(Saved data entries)

==================================================

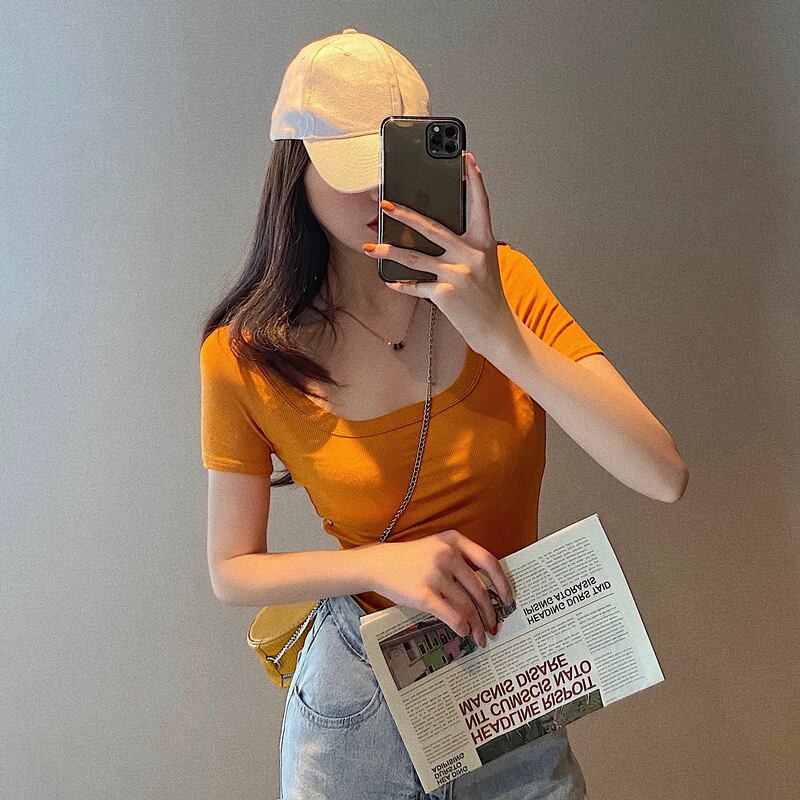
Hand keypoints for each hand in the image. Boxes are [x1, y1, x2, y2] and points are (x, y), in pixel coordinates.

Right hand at [358, 530, 514, 646]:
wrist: (378, 563)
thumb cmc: (411, 558)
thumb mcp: (438, 546)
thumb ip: (461, 559)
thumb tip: (489, 591)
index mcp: (454, 540)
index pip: (489, 562)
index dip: (502, 583)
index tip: (508, 600)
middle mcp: (447, 555)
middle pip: (480, 589)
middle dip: (490, 612)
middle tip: (494, 627)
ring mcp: (435, 574)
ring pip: (467, 606)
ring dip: (477, 625)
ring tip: (480, 637)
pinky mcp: (424, 594)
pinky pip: (451, 615)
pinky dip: (462, 627)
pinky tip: (464, 632)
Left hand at [361, 151, 516, 356]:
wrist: (496, 328)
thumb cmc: (488, 296)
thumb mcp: (485, 264)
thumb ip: (466, 247)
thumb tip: (434, 233)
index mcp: (483, 242)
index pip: (480, 205)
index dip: (474, 180)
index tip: (466, 158)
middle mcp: (471, 255)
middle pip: (432, 228)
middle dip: (405, 214)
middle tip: (384, 203)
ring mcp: (458, 274)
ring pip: (415, 257)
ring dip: (388, 252)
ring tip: (370, 248)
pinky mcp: (445, 293)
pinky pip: (417, 286)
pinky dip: (403, 285)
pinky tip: (389, 281)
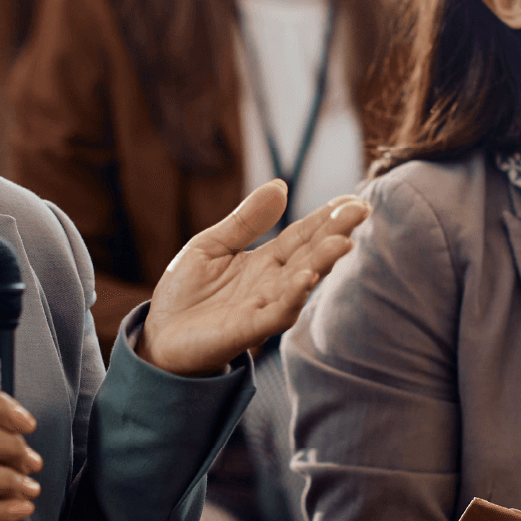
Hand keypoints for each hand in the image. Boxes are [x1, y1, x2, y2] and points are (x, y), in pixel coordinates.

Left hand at [137, 181, 369, 376]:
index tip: (353, 199)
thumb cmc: (186, 292)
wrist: (159, 335)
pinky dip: (292, 297)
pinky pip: (276, 314)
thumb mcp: (212, 244)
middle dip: (336, 233)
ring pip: (301, 284)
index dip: (327, 217)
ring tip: (343, 242)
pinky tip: (306, 279)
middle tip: (361, 210)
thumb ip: (246, 220)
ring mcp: (263, 307)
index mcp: (266, 261)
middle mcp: (272, 283)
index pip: (303, 235)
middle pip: (310, 255)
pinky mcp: (247, 330)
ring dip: (322, 264)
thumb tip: (281, 184)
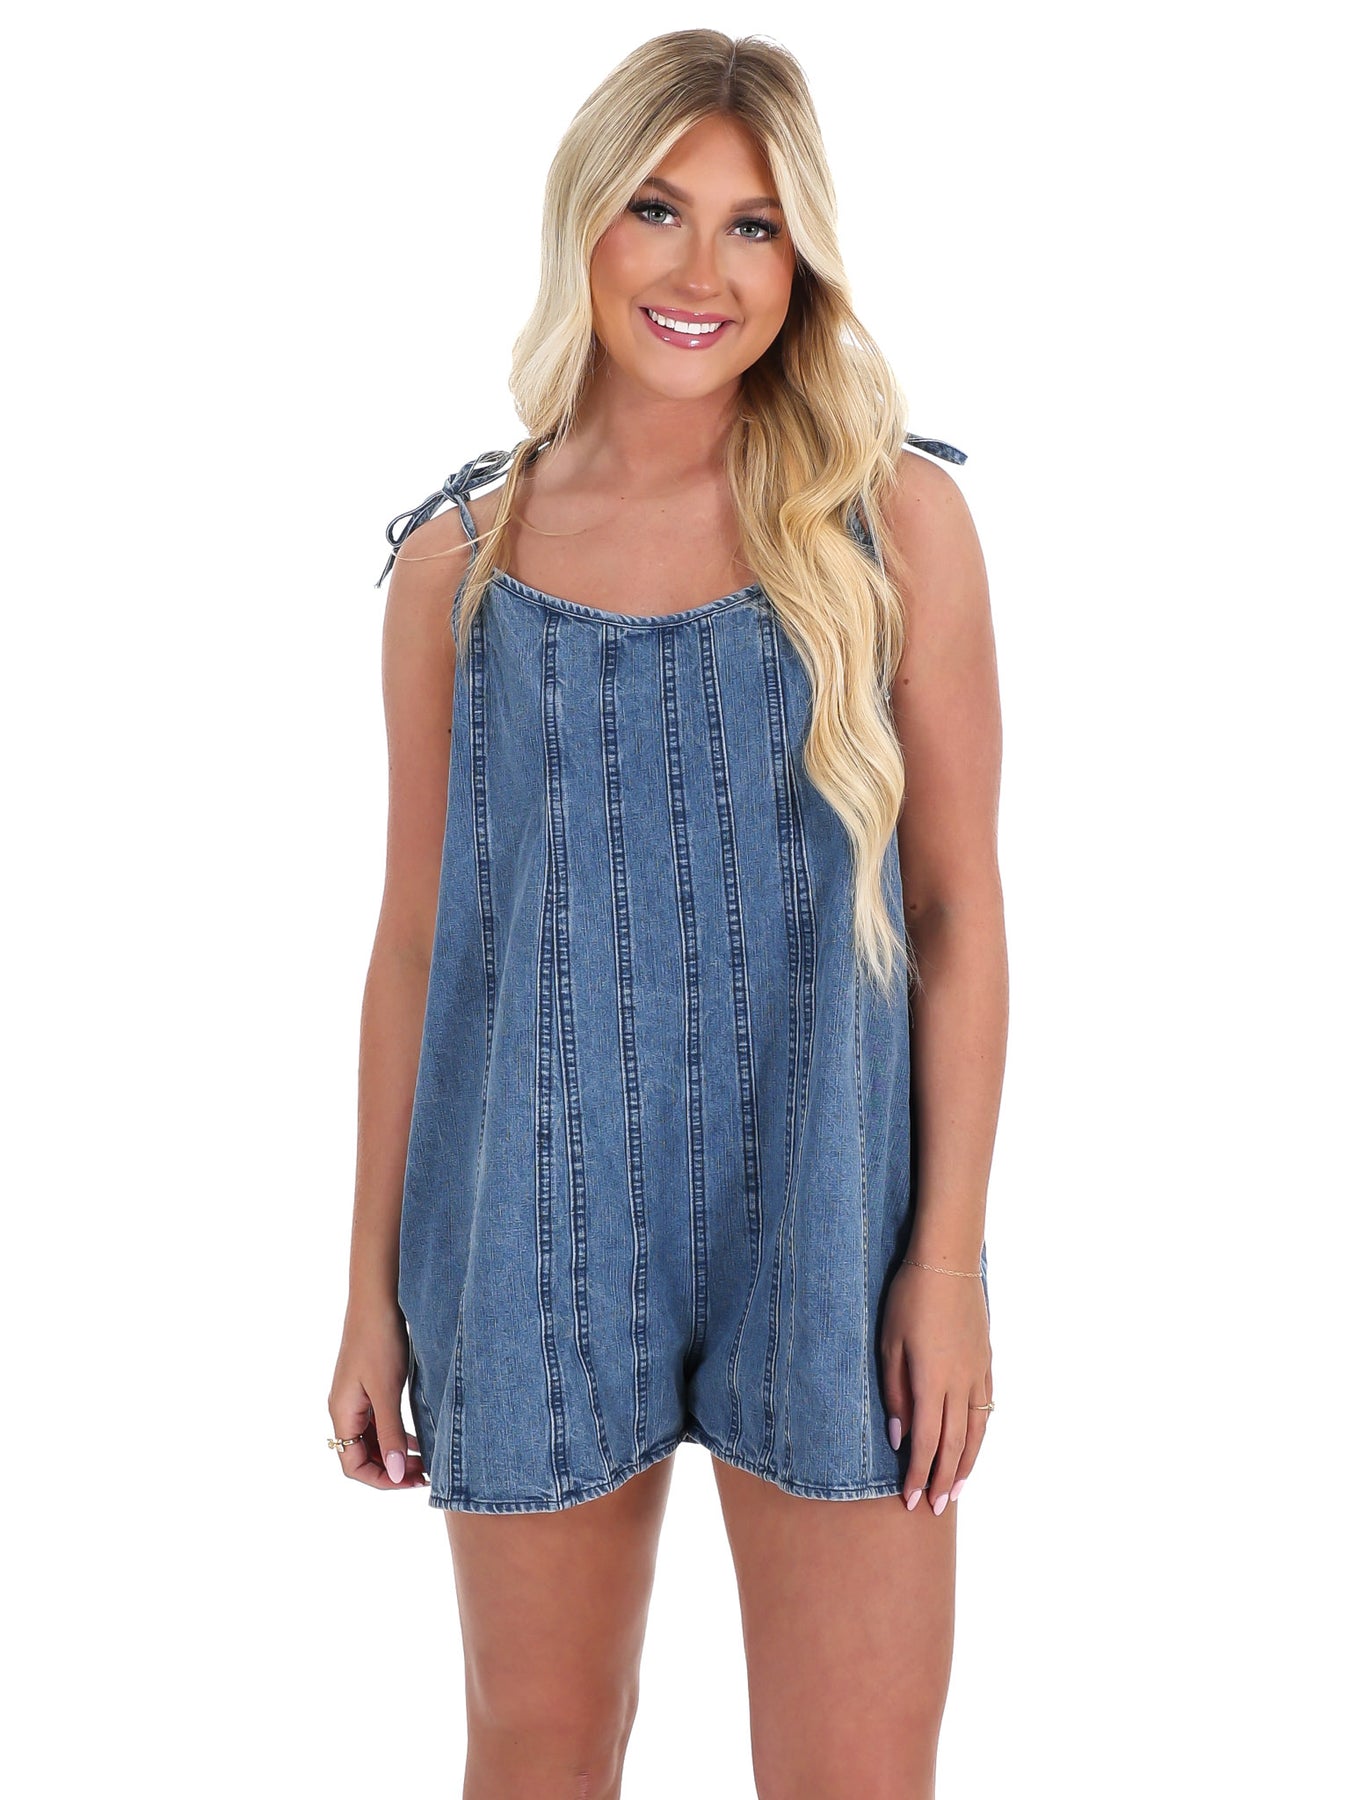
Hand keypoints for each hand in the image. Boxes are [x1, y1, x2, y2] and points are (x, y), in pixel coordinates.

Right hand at [328, 1299, 429, 1490]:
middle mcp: (345, 1410)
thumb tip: (393, 1473)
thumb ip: (390, 1432)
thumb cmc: (379, 1341)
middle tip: (425, 1474)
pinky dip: (396, 1436)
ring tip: (425, 1462)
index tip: (411, 1480)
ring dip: (395, 1454)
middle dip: (391, 1470)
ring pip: (372, 1441)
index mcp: (342, 1413)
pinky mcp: (368, 1388)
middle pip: (362, 1456)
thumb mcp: (387, 1390)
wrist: (377, 1299)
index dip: (381, 1480)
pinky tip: (418, 1438)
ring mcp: (356, 1399)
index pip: (352, 1465)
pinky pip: (379, 1423)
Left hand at [879, 1260, 992, 1514]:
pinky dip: (979, 1436)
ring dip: (966, 1465)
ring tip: (957, 1491)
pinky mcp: (986, 1362)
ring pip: (975, 1432)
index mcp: (932, 1381)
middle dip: (943, 1480)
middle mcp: (960, 1384)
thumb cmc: (908, 1300)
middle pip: (954, 1444)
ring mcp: (978, 1373)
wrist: (948, 1264)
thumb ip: (895, 1393)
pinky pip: (986, 1409)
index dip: (919, 1474)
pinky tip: (972, 1447)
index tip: (910, 1500)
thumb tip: (901, 1436)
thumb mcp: (889, 1344)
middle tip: (935, 1510)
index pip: (927, 1441)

==================================================

Count of lines holding the string "Left": please work it out for the entries above and give the number alone.

ANSWER FOR THE TASK: 3